Fine, I'm exaggerating. I'm writing now, so obviously, something's still ticking up there. The problem is, the restlessness that I've been desperately trying to get rid off the past couple of days has finally gone. That should be a good thing, but now this restlessness been replaced by a lethargy that refuses to let me get out of bed.

I hope a long drive out of town will cure this. This drive will take me offline for roughly half a day - I wish I could have taken this drive yesterday when we had no power. This time though, staying away from the net should do me good. I'll be using my head some other way, an I'll be busy enough, at least, to keep my brain from atrophying.

I seem so pathetic, and self-centered too. The past three paragraphs have all been "I" and "me." This one is turning out the same too. I don't care. My brain isn't working well enough to worry about things like that.

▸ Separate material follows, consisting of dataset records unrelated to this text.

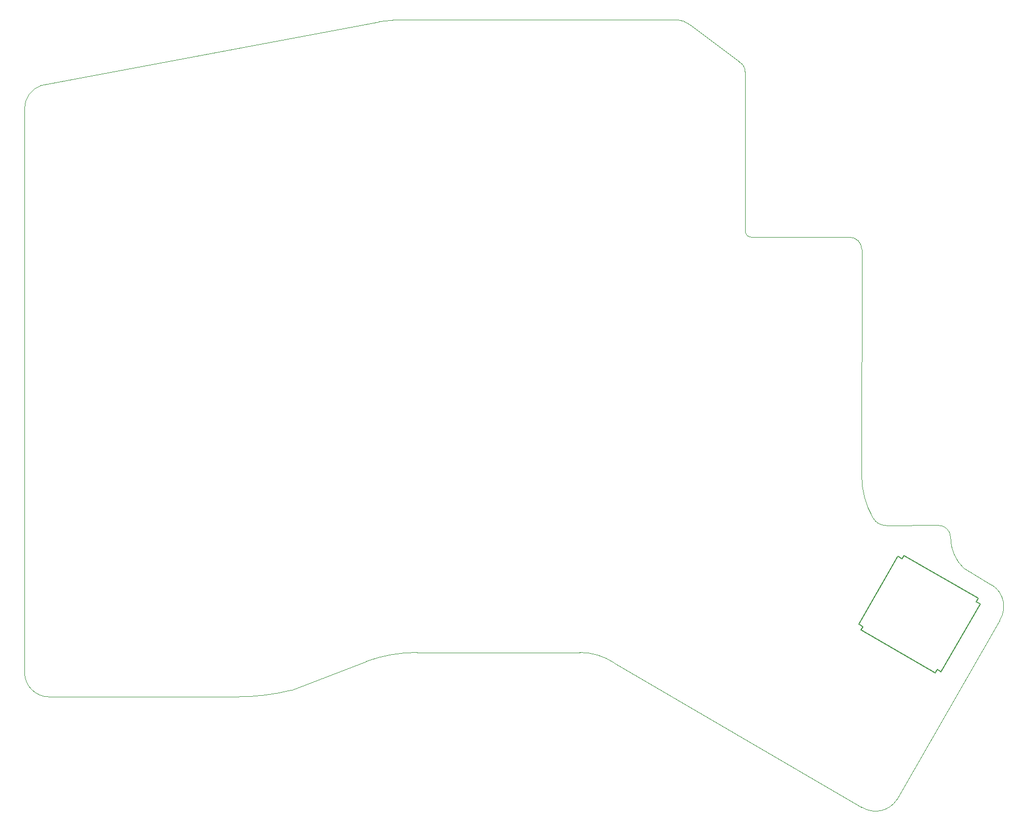
<source format=gm1>
G04 #@! TF.GenerationSoftware,KiCad,Pcbnew,(5.1.5)-3*
G04 #@! TF.CreationDate,2021-01-08T22:33:02-06:00*
G04 #@! TF.ProjectId,Top Plate,546f7020-506c-4617-9465-2e6b69636164,rev?*
G04 #@! TF.SameCoordinates,Original*
G04 #@! TF.FileFunction,Profile,NP*
%FSLAX46Y46*%
G04 Gerber Fmt 4.6, Leading zero omitted, Abs format (unit mm)*
G04 Created by KiCad (PCBNEW (5.1.5)-3) date 2021-01-08 22:33:02*
%MOMM*%
%LPD*%
G04 APERTURE LIST*
%ADD10C,0.050000*%
%ADD11C,0.200000*%
G04 APERTURE END LIST*
D10*
X134957150Y-47502742D02*
X90850000Y-47500000D01*
X145049254Y-54388865D02*
X136939999Y-48300001D01*
X146010001Y-82009999D02*
X145990000Y-56000000D01*
X145049254Y-54388865D02*
G75*
G02X145990000Y-56000000I-909254J-1611135D01*
G01*
X134957150Y-47502742D02*
G75*
G02X136939999Y-48300001I-387150J-3827258D01*
G01*
X163009999Y-82989901D02*
X146990745Y-82980158D01*
X146990745Y-82980158D02*
G75*
G02X146010001Y-82009999I9255J990158D01*
G01*
X163009999Y-82989901D02*
G75*
G02X165009999Y-85009999I1J-2000099D01*
G01*
X168987947Y-130016887D02*
X177424492Y-130001044D01*
X168987947Y-130016888D02*
G75*
G02X166837196Y-128781643I-87947J2336888D01*
G01*
X166837195Y-128781644D02*
G75*
G02X165000001Y-122009999I11892805J6861644D01*
G01*
X165010000Y-85010000D02*
X165000000Y-122010000D01*
X177424492Y-130001044D02*
G75*
G02X179499999Y-132000001I65508J-2008956D01*
G01*
X63150000Y-158000000D02*
X32500000Y-158000000D01*
X84209892Y-152214255D02*
X72098667Y-156893847D01*
X119052020Y-150751963D02*
X92500000Y-150750000D01*
X165000002Y-176000000D02*
X124649999Y-152450001D01*
X181649060Y-137025283D02*
X186249999Y-139750001D01*
X31250001Y-58200001D02*
X86331103Y-47815204D01*
X72098667Y-156893847D02*
G75*
G02X63150000Y-158000000I-8948667J35643847D01*
G01*
X84209892Y-152214255D02*
G75*
G02X92500000Y-150750000I8290108J-22735745D01*
G01*
X119052020Y-150751963D02*
G75*
G02X124649999Y-152450001I-52020J-10248037D01*
G01*
X181649060Y-137025283D02*
G75*
G02X179500000Y-132000000I4800940J5025283D01*
G01*
X86331103Y-47815204D02*
G75*
G02X90850000Y-47500000I4518897J-32234796D01*
G01*
X28499689Y-61999999D02*
X28500000Y-154000000D01*
X28499689Y-61999999D02*
G75*
G02X31250001Y-58200001I4000311J-1D01*
G01*
X32500000Y-158000000D02*
G75*
G02X28500000Y-154000000I0J4000000D01*
G01*
X187499999Y-145499999D02*
X170750000Y-174750000D01*
X170750000Y-174750000D02*
G75*
G02X165000002Y-176000000I-3499999J2249999D01*
G01*
X186249999Y-139750001D02*
G75*
G02X187499999Y-145499999I-2249999J-3499999D01*
G01*
D11*
X177302178Y-153542563D02*
X177002178Y-154062178D01*
X177951697Y-153917563D02*
X177302178Y-153542563D01*
X165177822Y-146542563D02*
X164528303Y-146167563D01*
X164877822Y-147062178D02*
X165177822Y-146542563D01*
X183702178Y-142457437D02*
X184351697Y-142832437D01*
X184002178Y-141937822D02*
X183702178Y-142457437D01*
X171577822Y-135457437D02*
X171877822Y-134937822D01*
X170928303Y-135082437D02*
X171577822Y-135457437D01*
X170928303Y-135082437D02*
X164528303Y-146167563D01*
X184351697Y-142832437D02*
X177951697Y-153917563D01*
X164877822Y-147062178D02*
X177002178Y-154062178D01*
X171877822Y-134937822D02*
X184002178Y-141937822D01*
M02*

</source>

The only thing I want is to write something about the past few days. If not for sudoku, some books, and a long night out, I probably would've gone crazy. Thankfully, that's only partly true.

I need to arm myself for life away from the computer and the television. My shelves are stocked with books and magazines, but I've read and re-read practically everything there. Heck, I had to resort to borrowing somebody else's magazines just to read something "fresh" yesterday.

The problem is my life has been swallowed by the computer. My reading materials now are blogs and other articles online. My puzzle-solving lately has been limited to Web Sudoku. With no power feeding my laptop, my world suddenly went dark. I can't let that happen again.

There is life outside the Net, isn't there? Help me find it.